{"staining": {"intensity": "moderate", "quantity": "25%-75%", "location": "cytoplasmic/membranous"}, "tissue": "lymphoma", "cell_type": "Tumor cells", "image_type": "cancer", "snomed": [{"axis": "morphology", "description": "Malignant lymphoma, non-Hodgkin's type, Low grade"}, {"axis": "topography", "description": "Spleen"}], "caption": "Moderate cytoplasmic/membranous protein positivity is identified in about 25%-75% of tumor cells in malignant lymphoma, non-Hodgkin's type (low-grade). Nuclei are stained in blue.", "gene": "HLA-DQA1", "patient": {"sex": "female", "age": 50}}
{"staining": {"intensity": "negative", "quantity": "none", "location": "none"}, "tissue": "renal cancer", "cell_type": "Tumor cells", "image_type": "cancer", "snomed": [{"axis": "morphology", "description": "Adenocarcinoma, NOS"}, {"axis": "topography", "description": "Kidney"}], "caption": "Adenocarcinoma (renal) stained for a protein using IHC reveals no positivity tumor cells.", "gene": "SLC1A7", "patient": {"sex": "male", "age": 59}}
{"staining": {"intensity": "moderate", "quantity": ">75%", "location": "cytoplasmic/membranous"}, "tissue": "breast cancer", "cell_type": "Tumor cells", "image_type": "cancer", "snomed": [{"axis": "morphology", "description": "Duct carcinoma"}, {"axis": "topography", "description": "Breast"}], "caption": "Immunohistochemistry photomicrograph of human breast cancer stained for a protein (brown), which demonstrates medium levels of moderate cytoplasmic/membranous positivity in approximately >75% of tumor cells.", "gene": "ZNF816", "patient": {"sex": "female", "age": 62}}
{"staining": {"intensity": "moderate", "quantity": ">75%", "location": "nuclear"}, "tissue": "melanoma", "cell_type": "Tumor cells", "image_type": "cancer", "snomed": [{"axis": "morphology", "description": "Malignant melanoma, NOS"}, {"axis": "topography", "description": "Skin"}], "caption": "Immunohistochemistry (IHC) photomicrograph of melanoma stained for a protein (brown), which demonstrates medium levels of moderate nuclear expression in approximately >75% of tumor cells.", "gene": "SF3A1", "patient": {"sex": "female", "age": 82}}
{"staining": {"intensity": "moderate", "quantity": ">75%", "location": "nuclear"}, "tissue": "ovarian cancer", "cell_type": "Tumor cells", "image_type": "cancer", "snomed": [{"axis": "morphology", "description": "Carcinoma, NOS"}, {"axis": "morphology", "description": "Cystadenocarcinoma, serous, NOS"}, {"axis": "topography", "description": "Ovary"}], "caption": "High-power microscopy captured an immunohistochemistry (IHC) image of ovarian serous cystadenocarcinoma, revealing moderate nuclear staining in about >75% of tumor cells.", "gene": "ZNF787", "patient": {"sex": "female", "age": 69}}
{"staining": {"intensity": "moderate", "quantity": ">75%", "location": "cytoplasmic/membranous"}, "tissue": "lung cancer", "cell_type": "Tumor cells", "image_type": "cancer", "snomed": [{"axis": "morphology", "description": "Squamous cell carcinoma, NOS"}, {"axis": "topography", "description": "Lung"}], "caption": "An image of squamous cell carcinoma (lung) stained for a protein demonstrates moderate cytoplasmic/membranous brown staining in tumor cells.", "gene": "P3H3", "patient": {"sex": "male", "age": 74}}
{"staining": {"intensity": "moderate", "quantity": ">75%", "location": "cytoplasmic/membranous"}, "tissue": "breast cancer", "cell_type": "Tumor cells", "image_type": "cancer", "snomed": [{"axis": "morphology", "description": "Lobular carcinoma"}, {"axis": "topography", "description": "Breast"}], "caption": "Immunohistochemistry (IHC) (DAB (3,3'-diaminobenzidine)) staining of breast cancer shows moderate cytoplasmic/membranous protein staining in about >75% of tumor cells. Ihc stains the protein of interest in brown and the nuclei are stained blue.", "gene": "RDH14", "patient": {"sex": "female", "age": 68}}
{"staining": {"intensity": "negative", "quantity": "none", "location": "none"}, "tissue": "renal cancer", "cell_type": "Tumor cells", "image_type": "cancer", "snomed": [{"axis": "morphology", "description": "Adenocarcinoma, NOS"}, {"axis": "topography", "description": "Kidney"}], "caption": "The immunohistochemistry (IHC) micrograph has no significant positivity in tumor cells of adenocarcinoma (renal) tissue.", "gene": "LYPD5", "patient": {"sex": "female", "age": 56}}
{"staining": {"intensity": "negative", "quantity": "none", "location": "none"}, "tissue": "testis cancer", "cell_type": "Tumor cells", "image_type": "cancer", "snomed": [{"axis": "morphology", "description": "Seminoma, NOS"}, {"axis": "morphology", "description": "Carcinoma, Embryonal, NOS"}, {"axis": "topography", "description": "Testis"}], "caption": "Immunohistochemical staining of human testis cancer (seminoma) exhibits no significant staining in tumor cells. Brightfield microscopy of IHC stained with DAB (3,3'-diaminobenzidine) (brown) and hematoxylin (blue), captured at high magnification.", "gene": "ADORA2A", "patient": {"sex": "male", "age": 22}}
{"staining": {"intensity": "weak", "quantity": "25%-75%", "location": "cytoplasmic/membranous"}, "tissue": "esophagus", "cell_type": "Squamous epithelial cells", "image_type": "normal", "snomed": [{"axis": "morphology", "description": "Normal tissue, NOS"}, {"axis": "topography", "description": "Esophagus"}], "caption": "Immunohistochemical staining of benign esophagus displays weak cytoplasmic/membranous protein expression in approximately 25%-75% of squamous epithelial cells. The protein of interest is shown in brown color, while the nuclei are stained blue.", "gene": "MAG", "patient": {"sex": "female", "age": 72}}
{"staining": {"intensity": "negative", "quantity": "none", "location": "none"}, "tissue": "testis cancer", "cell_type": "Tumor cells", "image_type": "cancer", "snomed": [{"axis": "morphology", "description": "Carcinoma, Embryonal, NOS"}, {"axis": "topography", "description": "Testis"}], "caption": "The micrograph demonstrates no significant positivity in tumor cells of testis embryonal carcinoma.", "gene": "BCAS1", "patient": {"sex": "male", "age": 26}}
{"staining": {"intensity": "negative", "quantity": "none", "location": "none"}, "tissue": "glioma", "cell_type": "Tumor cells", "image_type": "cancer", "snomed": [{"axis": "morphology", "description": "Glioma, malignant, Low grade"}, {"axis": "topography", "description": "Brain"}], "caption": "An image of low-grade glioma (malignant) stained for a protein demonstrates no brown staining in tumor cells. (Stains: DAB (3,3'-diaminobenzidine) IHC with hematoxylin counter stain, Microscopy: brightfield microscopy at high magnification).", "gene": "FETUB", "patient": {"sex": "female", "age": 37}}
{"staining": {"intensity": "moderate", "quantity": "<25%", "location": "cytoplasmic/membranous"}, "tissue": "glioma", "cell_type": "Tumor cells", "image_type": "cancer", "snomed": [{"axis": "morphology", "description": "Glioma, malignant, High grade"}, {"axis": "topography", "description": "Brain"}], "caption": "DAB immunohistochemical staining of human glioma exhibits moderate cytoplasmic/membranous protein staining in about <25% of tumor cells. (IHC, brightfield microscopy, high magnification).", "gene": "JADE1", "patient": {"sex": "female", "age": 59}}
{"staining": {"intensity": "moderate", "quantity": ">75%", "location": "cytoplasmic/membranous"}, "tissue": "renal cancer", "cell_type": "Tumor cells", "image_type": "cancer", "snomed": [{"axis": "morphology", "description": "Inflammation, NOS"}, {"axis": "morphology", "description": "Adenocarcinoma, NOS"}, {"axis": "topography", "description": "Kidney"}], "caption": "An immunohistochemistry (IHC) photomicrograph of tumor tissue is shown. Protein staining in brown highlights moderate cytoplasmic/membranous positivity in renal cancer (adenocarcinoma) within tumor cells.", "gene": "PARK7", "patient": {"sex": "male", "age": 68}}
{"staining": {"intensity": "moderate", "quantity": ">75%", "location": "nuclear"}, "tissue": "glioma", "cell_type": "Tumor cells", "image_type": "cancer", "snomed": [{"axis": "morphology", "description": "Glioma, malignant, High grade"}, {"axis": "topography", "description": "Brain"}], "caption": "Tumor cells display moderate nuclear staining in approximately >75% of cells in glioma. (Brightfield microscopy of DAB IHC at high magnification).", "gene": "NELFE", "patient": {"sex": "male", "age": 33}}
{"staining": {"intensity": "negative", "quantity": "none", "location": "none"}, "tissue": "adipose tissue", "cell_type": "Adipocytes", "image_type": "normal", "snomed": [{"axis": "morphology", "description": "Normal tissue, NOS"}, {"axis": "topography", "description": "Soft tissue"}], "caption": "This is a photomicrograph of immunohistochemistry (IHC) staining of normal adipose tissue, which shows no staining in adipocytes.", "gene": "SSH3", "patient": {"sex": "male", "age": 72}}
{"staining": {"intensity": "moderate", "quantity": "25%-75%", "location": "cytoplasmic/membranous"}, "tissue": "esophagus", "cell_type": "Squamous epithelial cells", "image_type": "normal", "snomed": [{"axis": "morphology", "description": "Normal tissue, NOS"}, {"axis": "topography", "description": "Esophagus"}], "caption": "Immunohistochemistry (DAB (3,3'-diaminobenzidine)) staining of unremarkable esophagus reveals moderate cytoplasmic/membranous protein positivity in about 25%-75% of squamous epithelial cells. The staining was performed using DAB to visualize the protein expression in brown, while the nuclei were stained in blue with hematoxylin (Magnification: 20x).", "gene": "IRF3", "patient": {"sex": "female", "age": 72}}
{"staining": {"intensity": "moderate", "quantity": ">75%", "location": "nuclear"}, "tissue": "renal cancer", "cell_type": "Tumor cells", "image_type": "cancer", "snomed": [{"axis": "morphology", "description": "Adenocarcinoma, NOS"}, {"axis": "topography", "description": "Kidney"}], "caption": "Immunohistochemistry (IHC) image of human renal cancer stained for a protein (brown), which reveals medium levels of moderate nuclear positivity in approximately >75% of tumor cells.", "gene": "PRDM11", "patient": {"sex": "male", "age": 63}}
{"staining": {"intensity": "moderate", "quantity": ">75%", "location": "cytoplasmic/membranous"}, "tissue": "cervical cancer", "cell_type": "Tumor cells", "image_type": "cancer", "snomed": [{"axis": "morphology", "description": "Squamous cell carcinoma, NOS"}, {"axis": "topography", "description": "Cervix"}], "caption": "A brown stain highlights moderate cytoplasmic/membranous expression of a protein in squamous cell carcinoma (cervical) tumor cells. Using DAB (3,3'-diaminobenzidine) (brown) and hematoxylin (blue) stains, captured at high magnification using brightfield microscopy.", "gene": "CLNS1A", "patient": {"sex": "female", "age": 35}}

What you will do: From the records above, retype only the lines starting at the line that contains "immunohistochemistry (IHC) micrograph" and ending at the line that contains "of human testis", both included.

Result of this task:
{"staining": {"intensity": "negative", "quantity": "none", "location": "none"}, "tissue": "renal cancer", "cell_type": "Tumor cells", "image_type": "cancer", "snomed": [{"axis": "morphology", "description": "Adenocarcinoma, NOS"}, {"axis": "topography", "description": "Kidney"}], "caption": "The immunohistochemistry (IHC) micrograph has no significant positivity in tumor cells of adenocarcinoma (renal) tissue.", "gene": "LYPD5", "patient": {"sex": "female", "age": 56}}
{"staining": {"intensity": "negative", "quantity": "none", "location": "none"}, "tissue": "testis cancer", "cell_type": "Tumor cells", "image_type": "cancer", "snomed": [{"axis": "morphology", "description": "Seminoma, NOS"}, {"axis": "morphology", "description": "Carcinoma, Embryonal, NOS"}, {"axis": "topography", "description": "Testis"}], "caption": "Immunohistochemical staining of human testis cancer (seminoma) exhibits no significant staining in tumor cells. Brightfield microscopy of IHC stained with DAB (3,3'-diaminobenzidine) (brown) and hematoxylin (blue), captured at high magnification.", "gene": "ADORA2A", "patient": {"sex": "male", "age": 22}}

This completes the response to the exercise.